====== LISTED RECORDS

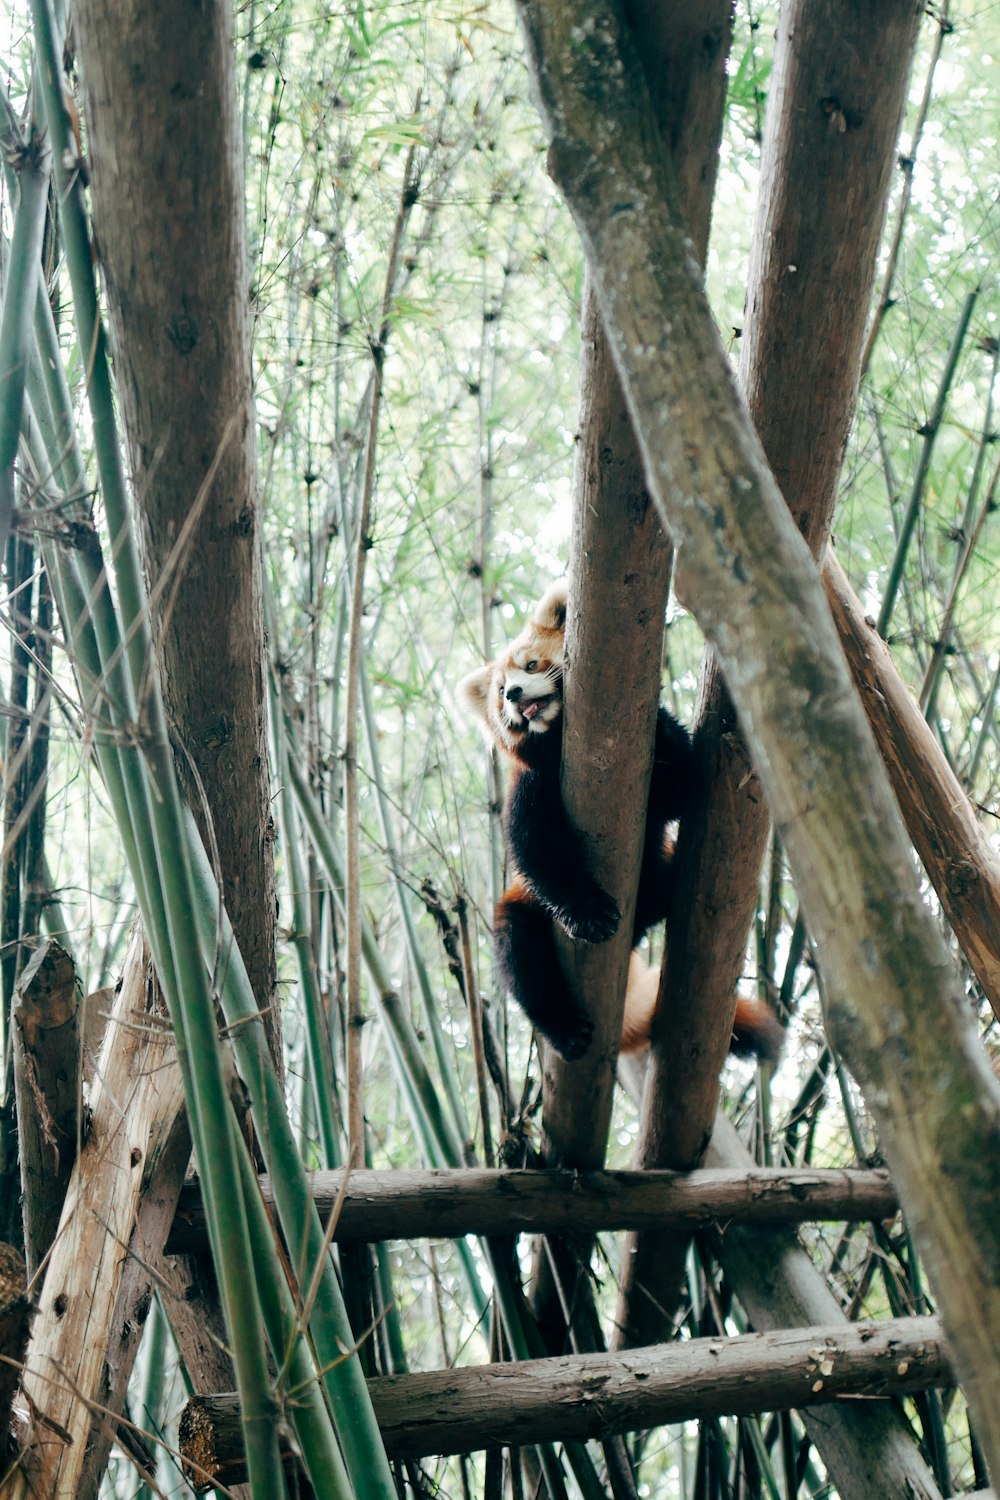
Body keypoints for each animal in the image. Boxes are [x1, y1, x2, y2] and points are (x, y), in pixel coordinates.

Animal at [458, 576, 779, 1068]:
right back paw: (564, 1027)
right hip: (522, 911)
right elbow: (538, 851)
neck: (557, 739)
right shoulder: (531, 787)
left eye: (530, 665)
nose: (513, 694)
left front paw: (661, 714)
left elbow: (683, 784)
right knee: (519, 952)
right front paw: (587, 913)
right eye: (499, 691)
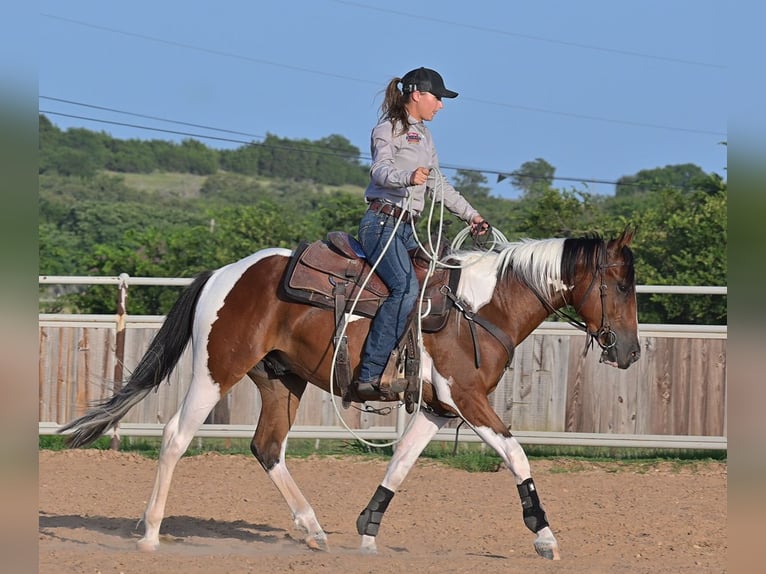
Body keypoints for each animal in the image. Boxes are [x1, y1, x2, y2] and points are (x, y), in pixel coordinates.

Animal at [59, 226, 640, 560]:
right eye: (620, 285)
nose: (631, 352)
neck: (480, 307)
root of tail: (225, 273)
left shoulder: (436, 408)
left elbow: (400, 464)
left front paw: (367, 529)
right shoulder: (468, 400)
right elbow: (516, 454)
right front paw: (544, 535)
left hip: (281, 380)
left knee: (268, 448)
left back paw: (314, 529)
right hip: (215, 369)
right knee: (176, 436)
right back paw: (151, 533)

============

* **BRIEF**: A verbatim copy of the entries, without the pictures, is what this task requires.

* **EXERCISE RESPONSE**:
Body keypoints for each animal in the image. Boxes are [x1, y1, x2, y2] and points are (x, y), in pixel coordinates.

Animal at [458, 576, 779, 1068]:
right back paw: (564, 1027)
right hip: (522, 911)
right elbow: (538, 851)
neck: (557, 739)
right shoulder: (531, 787)
left eye: (530, 665)
nose: (513, 694)
left front paw: (661, 714)
left elbow: (683, 784)
right knee: (519, 952)
right front paw: (587, 913)
right eye: (499, 691)
Body keypoints for each animal in the image. Boxes are [x1, y1, x2, y2] and points are (x, y), in pixel coordinates.

Animal at [59, 226, 640, 560]:
right eye: (620, 285)
nose: (631, 352)
neck: (480, 307)
root of tail: (225, 273)
left shoulder: (436, 408)
left elbow: (400, 464)
left front paw: (367, 529)
right shoulder: (468, 400)
right elbow: (516, 454)
right front paw: (544, 535)
left hip: (281, 380)
left knee: (268, 448)
left back paw: (314, 529)
right hip: (215, 369)
right knee: (176, 436)
right back paw: (151, 533)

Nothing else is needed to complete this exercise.